= Oddone Frangipane =

Roman lord and military leader

Oddone Frangipane (also Oddo or Otto, Latin: Odo Frajapanis) was a Roman lord and military leader in the service of the Papacy in the 12th century.

He was the son of Leo and grandson of Cencio II of the Frangipani family. Oddone had another brother named Cencio. During the middle of the twelfth century, he was the most influential aristocrat in Rome. His career began sometime around 1130. He supported the legitimate popes and opposed the Ghibellines and their Senate.

His family acquired the fortress of Tusculum from Ptolemy II somehow before December 1152, when he sold his rights over Tusculum to Pope Eugene III. In 1155, he acted on behalf of Adrian IV in negotiations with Frederick Barbarossa.

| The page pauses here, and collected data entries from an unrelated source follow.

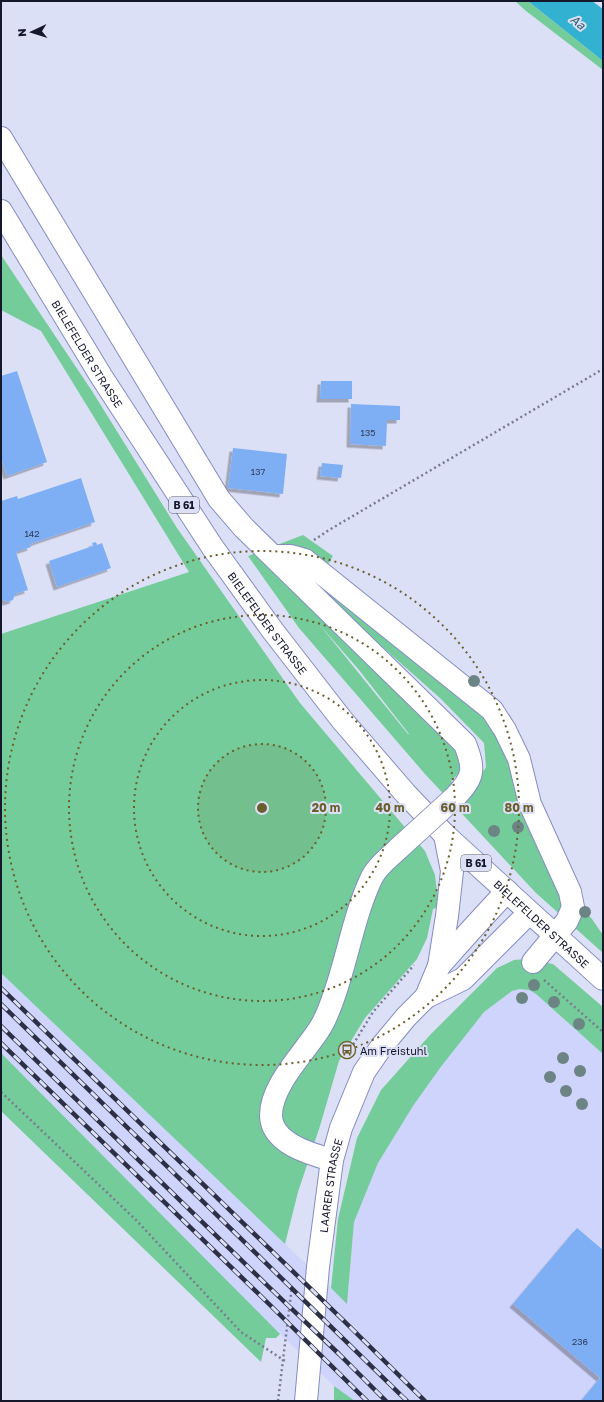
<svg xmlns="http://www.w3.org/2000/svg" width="604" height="1402" font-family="'Golos Text',sans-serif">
  <defs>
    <filter id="shadow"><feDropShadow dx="-3.5" dy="3.5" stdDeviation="0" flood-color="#0004"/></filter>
  </defs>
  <rect width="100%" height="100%" fill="#dce0f7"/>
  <path fill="#ced4fb" d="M1,973l346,330 7,-81 24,-59 35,-57 27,-38 43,-56 29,-21 8,-2 9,1 7,4 67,60v347h-248l-21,-15 -67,-65 -266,-268z"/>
  <path fill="#75cc9b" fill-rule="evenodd" d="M515,1h13l75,60v9l-77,-59z
    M1,255l91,136 85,137 123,175 125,148 10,24 4,32 -6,2 -6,29 -10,21 -52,59 -26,43 -19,65 -22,66 -13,52 -284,-271v-339l188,-62 -148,-241 -40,-21z
    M303,535l30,21 -12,20 169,136 70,174 32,33 11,16v18l-67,-60 -111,-119 -126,-146 -51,-72zM314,586l127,113 43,44 2,24 -20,30 -15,-16 9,-9 2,-16zM319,624l40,46 50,64h-1z
    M527,959l26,5 50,43v47l-67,-60 -7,-4 -9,-1 -8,2 -28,21 -44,56 -27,38 -35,57 -24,59 -7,82 -16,-16 7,-69 19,-81 24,-48 49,-55 67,-67 17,-8z
    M1,1053l279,281 -4,4h-10l-5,24 -260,-251z
    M334,1386l21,15h-21z"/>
  <path fill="#33b1d0" d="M528,1h64l11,8v52z"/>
  <path fill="#7eaef4" filter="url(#shadow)" d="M17,371l30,91 -40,14 -6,-19v-81z
    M321,381h31v18h-32z
    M351,404l49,2v14h-13l-1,26 -36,-2z
    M233,448l54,6 -4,40 -55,-6z
    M322,463l21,2 -2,13 -21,-2z
    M81,478l14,44 -65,22 1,3 -15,5 12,38 -13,4 -2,6 -6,2 -6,-3v-98l16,-5 1,3z
    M96,542l1,3 5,-2 9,25 -54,19 -8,-26 44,-15 -1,-3z
    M577,1228l26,22v151h-22l19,-23 -87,-74z"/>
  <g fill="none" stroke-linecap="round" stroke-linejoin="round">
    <g stroke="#858cc2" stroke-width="24">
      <path id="minor" d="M1,138l218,361 25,29 221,216c10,26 9,33 -10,53
        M273,556h18l14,4 187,150 13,20 14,29 11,45 40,88 3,15 -6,14 -34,41
        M332,1160c-22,-6 -61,-17 -61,-45 0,-29 32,-61 47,-84 8,-11 13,-26 17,-38 13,-38 20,-81 37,-116 6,-12 18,-20 27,-29"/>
    </g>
    <g stroke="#858cc2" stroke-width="24">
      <g id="major">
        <path id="s1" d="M1,211l100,165 112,172 60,83 69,89 63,73 40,42 158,144"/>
        <path d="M439,966l8,-50 5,-45 -7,-36"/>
        <path d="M426,997l13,-31 32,-36 36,-39"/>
        <path id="s2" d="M306,1401l12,-134 14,-107 9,-32 23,-56 18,-26 24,-29 20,-20 37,-18 66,-66"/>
      </g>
    </g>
    <path stroke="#787b90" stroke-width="2.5" stroke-dasharray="2 3" stroke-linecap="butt" d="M314,540l15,-10 274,-161
      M544,980l59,52
      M348,1053l25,-41 41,-47
      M1,1092l135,128 105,112 44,29
      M278,1401l14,-115"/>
    <use href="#minor" stroke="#fff" stroke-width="22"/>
    <use href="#major" stroke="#fff" stroke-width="22"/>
    <g stroke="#2d2f44" stroke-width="4.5">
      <path id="rail" d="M1,988l343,333 81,80
        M1,1004l406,397
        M1,1026l271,264 67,64 47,47
        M1,1043l269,262 97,96"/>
    </g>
    <use href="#rail" stroke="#dce0f7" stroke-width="3" stroke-dasharray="9" stroke-linecap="butt"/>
    <g stroke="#858cc2" stroke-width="24" stroke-linecap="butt">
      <path id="minor-bridge" d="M399,848l56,-51"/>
    </g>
    <use href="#minor-bridge" stroke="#fff" stroke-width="22"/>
  </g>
  <g fill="#6d8484">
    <circle cx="474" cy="681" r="6"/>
    <circle cx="518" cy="827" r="6"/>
    <circle cx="494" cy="831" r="6"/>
    <circle cx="585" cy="912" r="6"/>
    <circle cx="534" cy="985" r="6"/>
    <circle cx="522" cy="998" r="6"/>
    <circle cx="554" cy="1002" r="6"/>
    <circle cx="579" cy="1024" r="6"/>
    <circle cx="563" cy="1058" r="6"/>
    <circle cx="580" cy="1071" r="6"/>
    <circle cx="550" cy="1077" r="6"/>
    <circle cx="566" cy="1091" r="6"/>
    <circle cx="582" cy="1104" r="6"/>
  </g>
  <circle cx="262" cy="808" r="64" fill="#6a5f2c" fill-opacity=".12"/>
  <g fill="none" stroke="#6a5f2c" stroke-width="2" stroke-dasharray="2 4">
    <circle cx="262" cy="808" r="64"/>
    <circle cx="262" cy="808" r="128"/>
    <circle cx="262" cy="808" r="193"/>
    <circle cx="262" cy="808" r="257"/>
  </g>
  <defs>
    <g id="bus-ring" transform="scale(0.9)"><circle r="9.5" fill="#dce0f7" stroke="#6a5f2c" stroke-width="1.5"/><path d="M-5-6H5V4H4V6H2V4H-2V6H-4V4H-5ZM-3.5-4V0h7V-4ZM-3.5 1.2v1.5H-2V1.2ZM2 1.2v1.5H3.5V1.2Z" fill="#6a5f2c"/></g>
  </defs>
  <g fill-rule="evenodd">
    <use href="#bus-ring" x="347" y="1050"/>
  </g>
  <g text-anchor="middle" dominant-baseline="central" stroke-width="4" stroke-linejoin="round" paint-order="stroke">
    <g font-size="9" fill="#2f3d5d">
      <text x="368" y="432">135</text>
      <text x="258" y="471">137</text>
      <text x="32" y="533">142</text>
      <text x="580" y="1341">236</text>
    </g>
    <g fill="#dce0f7" stroke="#515368" stroke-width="1">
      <rect x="169" y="497" width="30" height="16" rx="3"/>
      <rect x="461" y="855" width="30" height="16" rx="3"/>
    </g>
    <g font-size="10" font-weight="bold" fill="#15172b">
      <text x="184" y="505">B 61</text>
      <text x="476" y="863">B 61</text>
    </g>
    <g font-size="11" fill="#15172b" stroke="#dce0f7">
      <text stroke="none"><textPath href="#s1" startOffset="167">BIELEFELDER STRASSE</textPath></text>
      <text stroke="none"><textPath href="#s1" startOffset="491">BIELEFELDER STRASSE</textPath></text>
      <text stroke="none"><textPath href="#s1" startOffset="899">BIELEFELDER STRASSE</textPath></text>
      <text stroke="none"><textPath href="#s2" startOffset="217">LAARER STRASSE</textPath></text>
    </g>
    <g font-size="11" fill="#15172b" stroke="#dce0f7" text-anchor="start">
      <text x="360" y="1050">Am Freistuhl</text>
    </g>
    <g font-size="12" font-style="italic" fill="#2d5f6d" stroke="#dce0f7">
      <text transform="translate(578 22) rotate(39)">Aa</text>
    </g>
  </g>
  <circle cx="262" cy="808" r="6" fill="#6a5f2c" stroke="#dce0f7" stroke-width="2"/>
  <g font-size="12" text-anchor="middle" font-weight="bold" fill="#6a5f2c" stroke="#dce0f7" stroke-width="4" stroke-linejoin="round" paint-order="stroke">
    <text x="326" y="812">20 m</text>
    <text x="390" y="812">40 m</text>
    <text x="455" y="812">60 m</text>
    <text x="519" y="812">80 m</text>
  </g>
  <rect width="604" height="1402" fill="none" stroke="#15172b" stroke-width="4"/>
  <g transform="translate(32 32) rotate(266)" stroke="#dce0f7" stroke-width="3" paint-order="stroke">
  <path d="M0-3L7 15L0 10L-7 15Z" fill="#15172b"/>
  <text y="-6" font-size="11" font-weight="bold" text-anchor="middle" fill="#15172b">N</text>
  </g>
</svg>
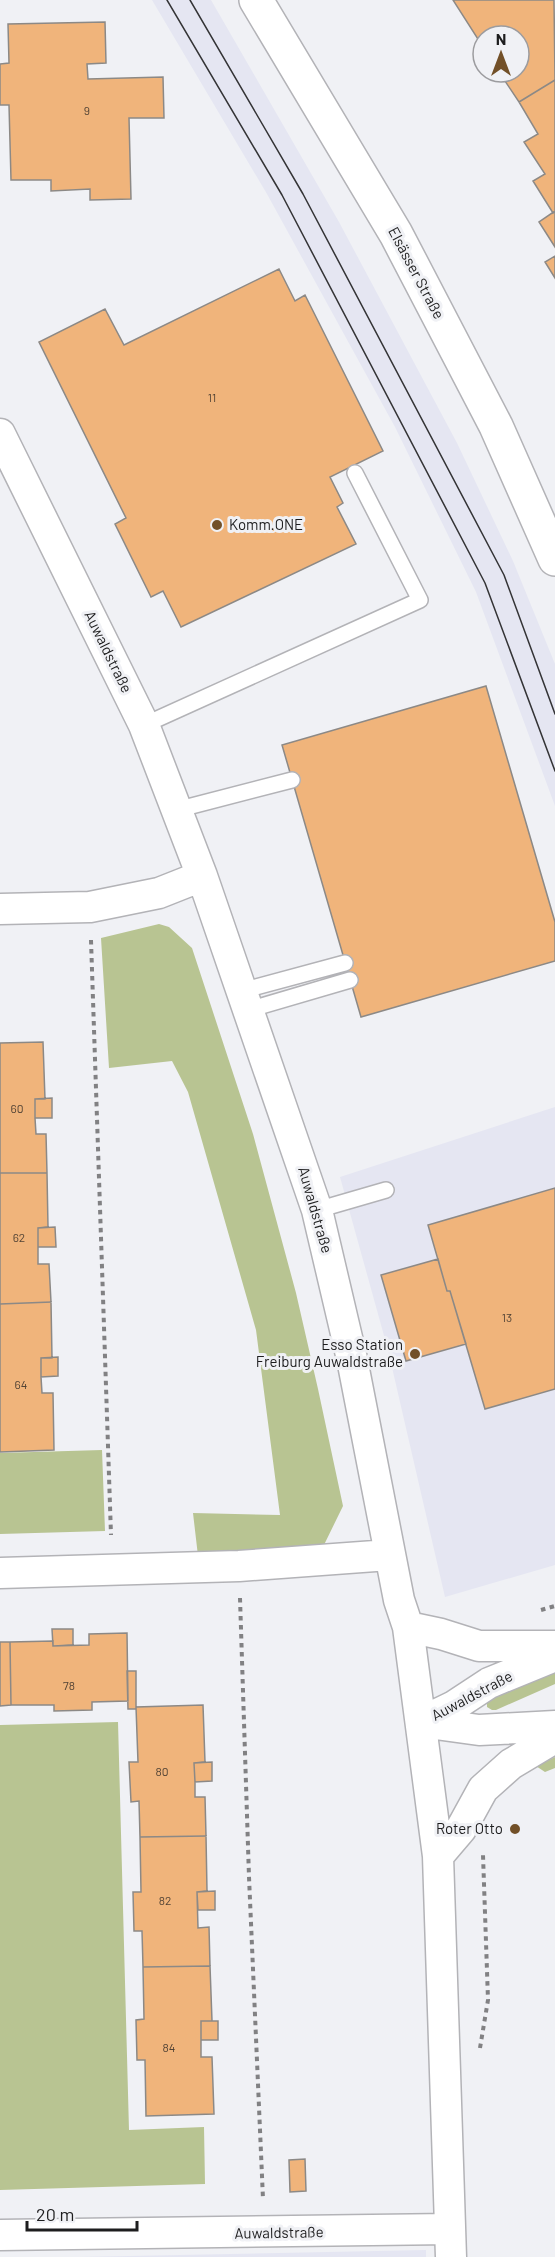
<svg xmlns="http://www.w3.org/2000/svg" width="555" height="2257" font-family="Barlow,sans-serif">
<rect width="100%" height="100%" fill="#f0f1f5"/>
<path fill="#e5e6f2" d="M152,0H211L339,222L457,443L513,561L555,664V806L476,592L395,427L267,194Z
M555,1107V1565L445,1597L388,1350L340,1177Z
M426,2250V2257H78Z"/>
<path fill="#b8c492" d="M159,924L169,927L192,948L253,1134L296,1293L318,1389L343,1506L322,1549L198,1556L193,1513L280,1515L256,1330L188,1092L172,1061L109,1068L101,938Z
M102,1450L105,1531L0,1534V1453Z
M555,1668V1684L496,1710H492L487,1707V1700Z
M118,1722L129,2130L204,2127L205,2184L0,2190V1725Z
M555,1757V1768L545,1772L536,1766Z"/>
<path fill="#f0b47b" stroke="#8c8986" stroke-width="1.5" d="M453,0H554L555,80L519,102L499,72H519V36H483V47Z
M105,22L106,63L87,64L88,79L163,77L164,118H129L131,199L90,200V189L51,191V180H11L9,105H0V64L9,63L8,24Z
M555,80V211L553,213L533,181L545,174L524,142L538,134L519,102Z
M555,211V247L539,222Z
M555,256V278L545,262Z
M279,269L295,301L305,295L383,451L330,477L343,503L337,507L356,544L181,627L163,591L151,597L115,524L126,518L39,342L105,309L124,345Z
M486,686L555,922V961L361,1017L282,745Z
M43,1042L45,1099H35V1118L36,1134H46L47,1173H0V1043Z
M52,1098V1118H35V1099Z
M0,1173H47L48,1227L38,1228V1264H49L51,1302L0,1304Z
M555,1188V1389L485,1409L450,1291H447L428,1225Z
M55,1227L56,1247H38V1228Z
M438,1259L447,1291H450L466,1344L406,1361L381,1275Z
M51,1302L52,1358H41V1377L42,1393H53L54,1450L0,1452V1304Z
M58,1357V1376L41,1377V1358Z
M52,1629H73V1645L53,1646Z
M127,1633L128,1701L92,1702V1710L54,1711V1705H11L10,1642L53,1641V1646L89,1645V1634Z
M0,1642H10L11,1705L0,1706Z
M127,1671H136V1709H128Z
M203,1705L205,1762L194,1763L195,1782V1797H205L206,1836L140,1837L139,1801L131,1802L129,1762H138L136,1707Z
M212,1762V1781L195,1782L194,1763Z
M206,1836L207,1891L197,1892L198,1928L209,1927L210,1966L143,1967L142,1931H134L133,1892H141L140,1837Z
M215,1891V1910H198L197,1892Z
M210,1966L212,2021H201V2057H212L214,2114L146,2116L145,2060H137L136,2020L144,2019L143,1967Z
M201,2021H218V2040H201Z
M305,2159L306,2191L290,2192L289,2160Z"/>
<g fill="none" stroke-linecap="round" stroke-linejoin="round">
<defs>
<path id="lane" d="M144,725L420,600L355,473
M176,810L292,780
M241,991L345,963
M248,1010L350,980
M317,1210L386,1190"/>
<path id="street" d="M0,434L144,725L202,876L317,1210L352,1359L399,1600L408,1627L438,1856L451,2257
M0,909L90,907L159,893L202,876
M0,1573L239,1566L389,1555
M408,1627L441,1634L479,1646H555
M421,1722L454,1706L489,1683L555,1656
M421,1722L479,1730L555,1726
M438,1856L461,1829L483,1789L511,1764L548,1742L555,1730
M0,2235L450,2229"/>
<path id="secondary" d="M256,0L396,234L496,426L555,559"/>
</defs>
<use href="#lane" stroke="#b3b3b7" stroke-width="18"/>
<use href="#street" stroke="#b3b3b7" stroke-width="33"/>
<use href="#secondary" stroke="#b3b3b7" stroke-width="36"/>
<path stroke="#818183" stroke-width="4" stroke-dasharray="4.5 4.5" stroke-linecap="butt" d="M91,940L111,1535
M240,1598L249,1877L263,2199
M541,1610L555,1606
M480,2048L488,2000L483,1855"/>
<use href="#lane" stroke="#fff" stroke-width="15"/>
<use href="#street" stroke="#fff" stroke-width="30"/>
<use href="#secondary" stroke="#fff" stroke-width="33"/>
<path stroke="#343436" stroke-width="1.5" d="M167,0L282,195L485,583L555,771
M190,0L303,194L504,575L555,714"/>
</g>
<g fill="#725028" stroke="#f0f1f5" stroke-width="2">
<circle cx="217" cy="525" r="6"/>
<circle cx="415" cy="1354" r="6"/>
<circle cx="515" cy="1829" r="6"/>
</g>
<g text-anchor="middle" stroke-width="6" stroke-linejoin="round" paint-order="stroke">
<g font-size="12" fill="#524335">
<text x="87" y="115">9</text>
<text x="212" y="402">11</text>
<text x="17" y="1113">60</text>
<text x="19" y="1242">62</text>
<text x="507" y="1322">13</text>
<text x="21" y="1389">64</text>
<text x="69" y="1690">78</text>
<text x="162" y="1776">80</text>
<text x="165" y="1905">82</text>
<text x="169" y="2052">84</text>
</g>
<g font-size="15" fill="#1d1d1e" stroke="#f0f1f5">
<text transform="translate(416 273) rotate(62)" y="5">Elsässer Straße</text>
<text transform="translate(108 652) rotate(64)" y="5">Auwaldstraße</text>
<text transform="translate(315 1210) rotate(74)" y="5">Auwaldstraße</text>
<text transform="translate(472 1696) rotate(-28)" y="5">Auwaldstraße</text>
<text transform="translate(279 2233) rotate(-1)" y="5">Auwaldstraße</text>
</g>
<g font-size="15" fill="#1d1d1e" stroke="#f0f1f5" text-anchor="end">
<text x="229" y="530" text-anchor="start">Komm.ONE</text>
<text x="403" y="1350">Esso Station<tspan x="403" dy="17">Freiburg Auwaldstraße</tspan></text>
<text x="503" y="1834">Roter Otto</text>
</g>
</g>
<g transform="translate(501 54)"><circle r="28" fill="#f0f1f5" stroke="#9c9c9f" stroke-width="1.5"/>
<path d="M0-4.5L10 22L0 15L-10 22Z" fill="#725028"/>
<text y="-9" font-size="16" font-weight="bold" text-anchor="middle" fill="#1d1d1e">N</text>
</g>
<path d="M27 2221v9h110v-9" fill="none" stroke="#1d1d1e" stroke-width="3"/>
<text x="36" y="2221" font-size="18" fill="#1d1d1e" stroke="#f0f1f5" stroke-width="4.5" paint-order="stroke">20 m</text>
</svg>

In 1156, he was at Benevento to accept the submission of William I of Sicily to the pope. This submission resulted in the confirmation of the Treaty of Benevento. After the papal election of 7 September 1159, Oddone wrote to Louis VII of France exhorting him to support Alexander III. When Alexander was arrested by supporters of the imperialist Antipope Victor IV, it was Oddone who freed him and sent to safety in Campania.

Oddone took over the military leadership of the city of Rome during the absence of Alexander and even afterwards. His son Leo was captured in battle with the emperor's troops in 1167 and he himself led the largest army of Roman citizens since the days of the Roman Empire into battle at Monte Porzio, where he was defeated by Christian I, Archbishop of Mainz.

In the spring of 1170, Oddone remarried to a woman named Eudoxia, a Byzantine princess. He had a son by her named Emanuele. He died some time not long after.

==Sources==
- Caravale, Mario (ed). Dizionario Biografico degli Italiani: L Francesco I Sforza – Gabbi. Rome, 1998.
- Gregorovius, Ferdinand. Rome in the Middle Ages Vol. II. trans. Annie Hamilton. 1905.